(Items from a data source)

——————

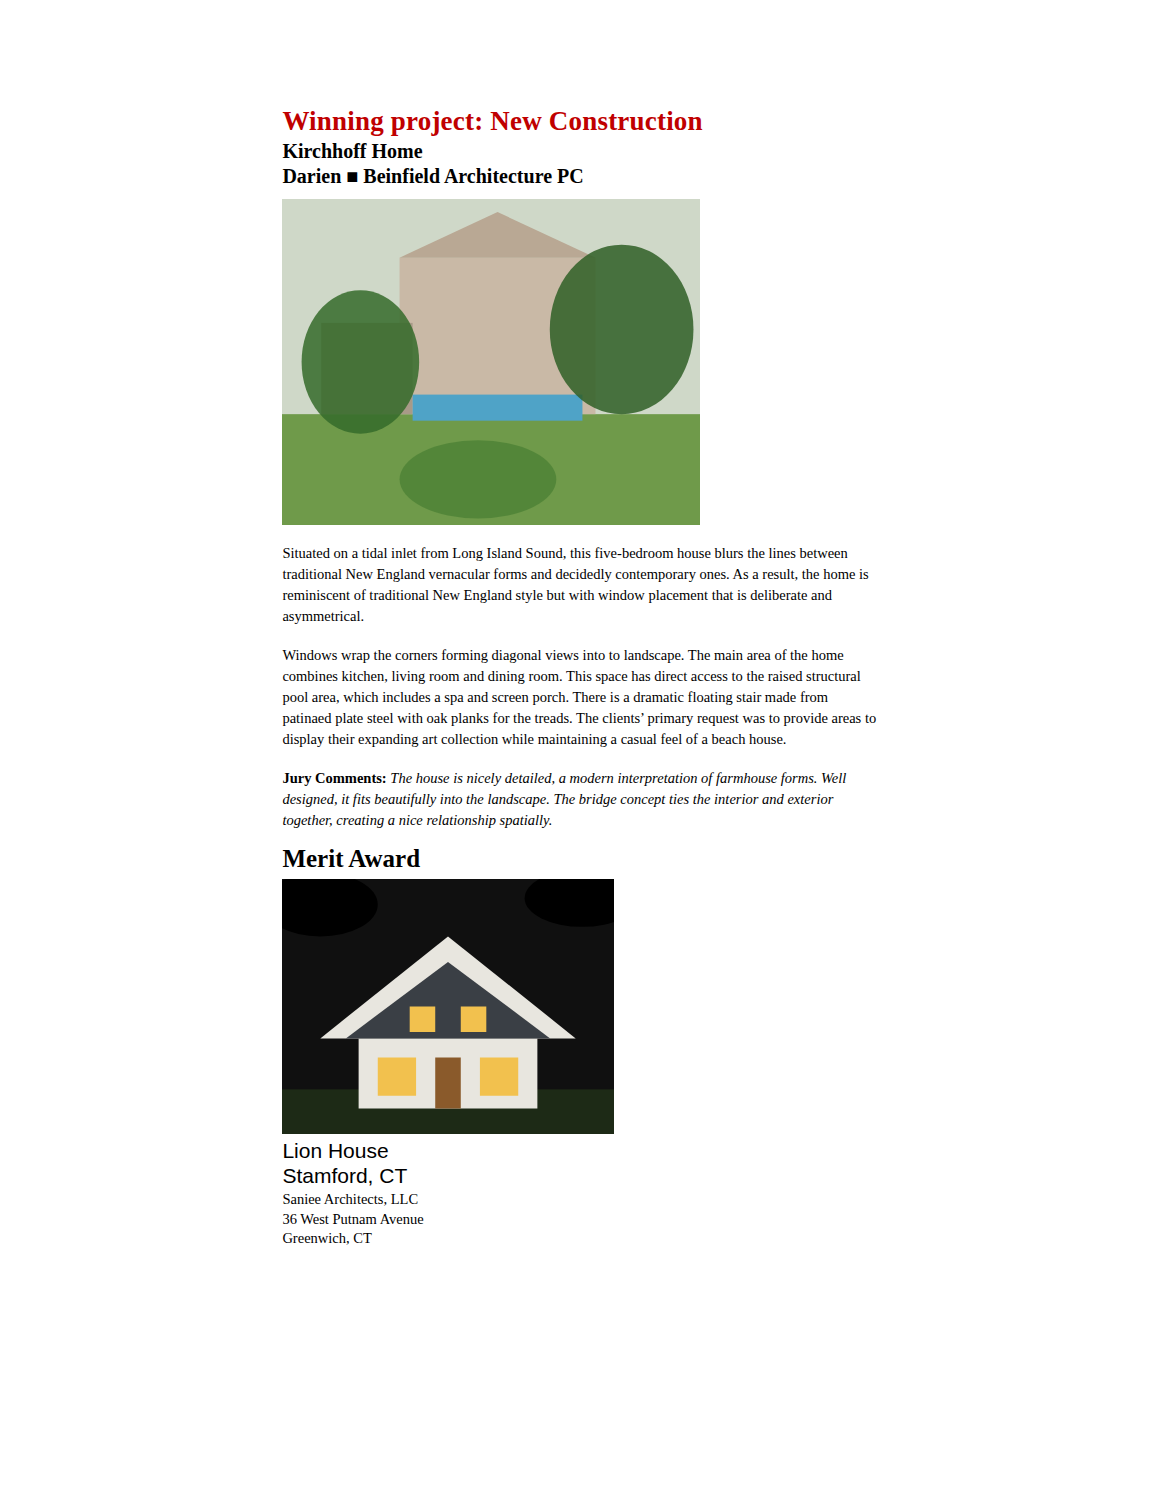Winning project: New Construction
Kirchhoff Home Darien ■ Beinfield Architecture PC
Situated on a tidal inlet from Long Island Sound, this five-bedroom house blurs the lines between traditional New England vernacular forms and decidedly contemporary ones. As a result, the home is reminiscent of traditional New England style but with window placement that is deliberate and asymmetrical.
Windows wrap the corners forming diagonal views into to landscape. The main area of the home combines kitchen, living room and dining room. This space has direct access to the raised structural pool area, which includes a spa and screen porch. There is a dramatic floating stair made from patinaed plate steel with oak planks for the treads. The clients’ primary request was to provide areas to display their expanding art collection while maintaining a casual feel of a beach house.
Jury Comments: The house is nicely detailed, a modern interpretation of farmhouse forms. Well designed, it fits beautifully into the landscape. The bridge concept ties the interior and exterior together, creating a nice relationship spatially.
Merit Award
Lion House
Stamford, CT
Saniee Architects, LLC
36 West Putnam Avenue
Greenwich, CT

——————

Repeat the data exactly as written, but without the pictures.

### REPLY
Winning project: New Construction
Kirchhoff Home Darien ■ Beinfield Architecture PC
Situated on a tidal inlet from Long Island Sound, this five-bedroom house blurs the lines between traditional New England vernacular forms and decidedly contemporary ones. As a result, the home is reminiscent of traditional New England style but with window placement that is deliberate and asymmetrical.
Windows wrap the corners forming diagonal views into to landscape. The main area of the home combines kitchen, living room and dining room. This space has direct access to the raised structural pool area, which includes a spa and screen porch. There is a dramatic floating stair made from patinaed plate steel with oak planks for the treads. The clients’ primary request was to provide areas to display their expanding art collection while maintaining a casual feel of a beach house.
Jury Comments: The house is nicely detailed, a modern interpretation of farmhouse forms. Well designed, it fits beautifully into the landscape. The bridge concept ties the interior and exterior together, creating a nice relationship spatially.
Merit Award
Lion House
Stamford, CT
Saniee Architects, LLC
36 West Putnam Avenue
Greenwich, CT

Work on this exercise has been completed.